InternEvo - Improve Training Efficiency with the InternEvo Lightweight Framework

InternEvo: An Overview

InternEvo is a transformative open-source training framework designed for efficient model pre-training and fine-tuning. It offers flexibility in training environments, requiring minimal dependencies. From vast GPU clusters to a single GPU, InternEvo excels by providing remarkable performance optimizations.

Latest Updates

August 2024: InternEvo now supports streaming datasets in the Huggingface format, accompanied by extensive data flow instructions.
April 2024: Training models on the NPU-910B cluster is now supported.
January 2024: For a deeper exploration of models within the InternLM series, visit the InternLM site.

Key Features

Pre-training Efficiency: InternEvo achieves close to 90% training acceleration efficiency across 1024 GPUs, thanks to its unified codebase that supports scalable training from single to multiple GPUs.

Model Excellence: This framework powers multiple large language models like the InternLM-7B and InternLM-20B series, surpassing other prominent open-source language models such as LLaMA.

Installation Guide

To begin using InternEvo, you need to install specific versions of torch, torchvision, torchaudio, and torch-scatter:

pip install --extra-index-url https://download.pytorch.org/whl/cu118 torch==2.1.0+cu118 torchvision==0.16.0+cu118 torchaudio==2.1.0+cu118
pip install torch-scatter -f https://data.pyg.org/whl/torch-2.1.0+cu118.html

Then, install InternEvo:

pip install InternEvo

If needed, install flash-attention v2.2.1 to enhance training speed:

pip install flash-attn==2.2.1

For more comprehensive installation instructions, visit the Install Tutorial.

Getting Started

Training Script: Access a ready-to-use training script such as the train.py for guidance. Detailed instructions are available in the Training Tutorial.

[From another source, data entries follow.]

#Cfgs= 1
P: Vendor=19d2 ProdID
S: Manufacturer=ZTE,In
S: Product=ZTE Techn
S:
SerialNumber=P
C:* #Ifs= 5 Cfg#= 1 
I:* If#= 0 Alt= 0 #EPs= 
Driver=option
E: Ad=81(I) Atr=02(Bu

Data Preparation: Collect your datasets, as shown with the Huggingface roneneldan/TinyStories dataset. Setup involves downloading datasets and tokenizer files locally.

Example:

huggingface-cli download --repo-type dataset --resume-download "roneneldan/TinyStories" --local-dir "/mnt/petrelfs/hf-TinyStories"

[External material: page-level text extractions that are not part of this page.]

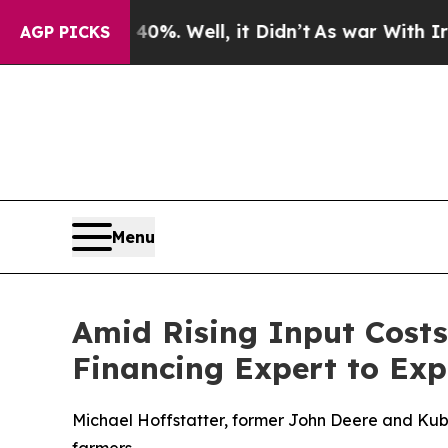
und 40%. Well, it Didn’t
As war With Iran Drove
AGP PICKS
Menu
Amid Rising Input Cost
Financing Expert to Exp
Michael Hoffstatter, former John Deere and Kubo
farmers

Configure your environment:

TRAIN_FOLDER = "/mnt/petrelfs/hf-TinyStories"
data = dict(
    type="streaming",
    tokenizer_path="/mnt/petrelfs/hf-internlm2-tokenizer",
)

Initiate Training:

On Slurm: Using 2 nodes and 16 GPUs:

$ srun -p internllm -N 2 -n 16 --ntasks-per-node=8 --gpus-per-task=1 python train.py --config ./configs/7B_sft.py

With Torch: Using 1 node and 8 GPUs:

$ torchrun --nnodes=1 --nproc_per_node=8 train.py --config ./configs/7B_sft.py --launcher "torch"

Features and Tools

Data Options: Tokenized and streaming datasets are supported.

Model Variety: Provides diverse internal models like InternLM and models from renowned architectures like LLaMA2.

Parallel Processing: Incorporates innovative parallel processing methods like ZeRO, Pipeline Parallel, and others for optimized computation scalability.

Tool Sets: Includes conversion tools to and from Huggingface formats, as well as data tokenizer utilities.

Support and Community

InternEvo is a collaborative effort from the Shanghai AI Laboratory and various institutions and companies. Contributions and community engagement are highly encouraged to foster an evolving ecosystem. The project appreciates all community feedback and open-source support.

For a deeper technical dive, see the System Architecture document or Contribution Guidelines.

Acknowledgements

The InternEvo project owes much to contributions from a variety of sources, particularly acknowledging open-source platforms like flash-attention and ColossalAI.

With InternEvo, developers can efficiently test and refine their machine learning models, propelling both innovation and community-driven advancements in language modeling.